### [Zadanie]
Przepisz fragment tekstu o filmie „Luis i obcy” od słów „12-letni Luis czuje” aż do słów „THE VOICE KIDS.” włącznie. Zamiast „teleskopie” wstaw „lunecie”.

==== Wyodrębniony tekst

Warszawa

Luis i Obcy - Najbardziej kosmiczna komedia tej wiosny

Luis i Obcy - Najbardziej kosmiczna komedia tej wiosny

W kinach od 6 kwietnia 2018r.

 

Prawdziwych przyjaciół poznaje się w… kosmosie, a najlepsze na smutki są zielone ufoludki. Oto motto najnowszej komedii familijnej producentów hitów Renifer Nicko ratuje Święta i Ups! Arka odpłynęła oraz autorów nagrodzonej Oscarem animacji Równowaga. Luis i obcy to historia przyjaźni chłopca i trójki przezabawnych kosmitów, który na Ziemię przybyli i kompletnie się… pogubili. Porcja wyśmienitej, intergalaktycznej zabawy dla całej rodziny. Film, po którym ze śmiechu po prostu odlecicie w kosmos!


12-letni Luis czuje się samotny. Nie ma żadnych przyjaciół, a jego ojciec – ufolog Armin – całe noce spędza przy teleskopie, szukając śladów życia w kosmosie. Na domiar złego, dyrektor ze szkoły Luisa chce wysłać chłopca do internatu poza miastem. Sprawy komplikują się jeszcze bardziej, gdy na podwórku Luisa rozbija się UFO, pilotowane przez trójkę wesołych kosmitów. Chłopiec szybko zaprzyjaźnia się z obcymi i ukrywa ich przed swoim tatą, który jest przekonany, że kosmici są niebezpieczni. Próbując pomóc ufoludkom w powrocie na macierzystą planetę, Luis sam nabiera ochoty na wielką kosmiczną podróż.

 

 

LUISOWI GŁOSU UŻYCZYŁ ANTEK SCARDINA – GWIAZDA PORGRAMU THE VOICE KIDS.

 

Antek Scardina ma zaledwie 15 lat, a już jest doświadczonym aktorem dubbingowym. Można go było usłyszeć w takich hitach jak, nominowany do Oscara „Twój Vincent”, komediach : „Dzieciak rządzi”, „Był sobie pies” czy „Gru,Dru i Minionki”. Młody aktor znany jest dobrze publiczności teatralnej - na deskach teatru Studio Buffo wcielił się w postać tytułowego bohatera musicalu „Piotruś Pan”. Ostatnio został okrzyknięty objawieniem w  pierwszej polskiej edycji The Voice Kids, gdzie dotarł do finału. Prowadzi także program „Teleranek” w TVP ABC.


AKTORZY O FILMIE „LUIS I OBCY”
PAWEŁ DOMAGAŁA: „DLA TEJ ROLI ROZBIŁEM SIĘ NA OBCEJ PLANECIE”

Sporo mnie łączy z moją postacią czyli z ufoludkiem Blu, przede wszystkim obaj jesteśmy niepoprawnymi optymistami. Ja też staram się do życia podchodzić bezproblemowo, nawet na największe kłopoty reagować śmiechem i patrzeć na świat przez różowe okulary. A jak przygotowywałem się do tej roli? Można powiedzieć, że po hollywoodzku. Rozmawiałem ze wszystkimi znanymi mi ufoludkami, którzy rozbili się na Ziemi i teraz żyją wśród nas. Sam także postanowiłem rozbić się na obcej planecie, żeby przeżyć podobną przygodę, bo to pomogło mi zrozumieć moją postać.

========
==== Informacje

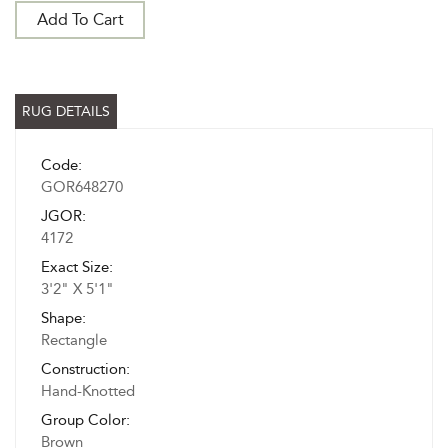
Add To Cart
RUG DETAILS
Code:
GOR648270
JGOR:
4172
Exact Size:
3'2" X 5'1"
Shape:
Rectangle
Construction:
Hand-Knotted
Group Color:
Brown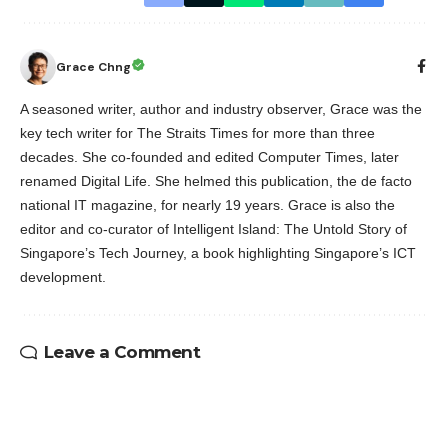
Grace Chng
A seasoned writer, author and industry observer, Grace was the
key tech writer for The Straits Times for more than three
decades. She co-founded and edited Computer Times, later
renamed Digital Life. She helmed this publication, the de facto
national IT magazine, for nearly 19 years. Grace is also the
editor and co-curator of Intelligent Island: The Untold Story of
Singapore’s Tech Journey, a book highlighting Singapore’s ICT
development.
Leave a Comment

========

### [Miejsce na odpowiedź]
12-letni Luis czuje się samotny. Nie ma żadnych przyjaciół, a jego ojciec – ufolog Armin – całe noce spędza przy lunecie, szukając śladów życia w kosmosie. Na domiar złego, dyrektor ze szkoły Luisa chce wysłać chłopca do internatu poza miastem. Sprawy komplikują się jeszcze bardziej, gdy na podwórku Luisa rozbija się UFO, pilotowane przez trójkę wesołych kosmitów. Chłopiec szybko zaprzyjaźnia się z obcymi i ukrywa ich przed swoim tatą, który jest przekonany, że kosmici są niebezpieczni. Próbując pomóc ufoludkom w powrocie na macierzystą planetę, Luis sam nabiera ochoty na wielką kosmiczną podróż.

 

 

LUISOWI GŁOSU UŻYCZYŁ ANTEK SCARDINA – GWIAZDA PORGRAMU THE VOICE KIDS.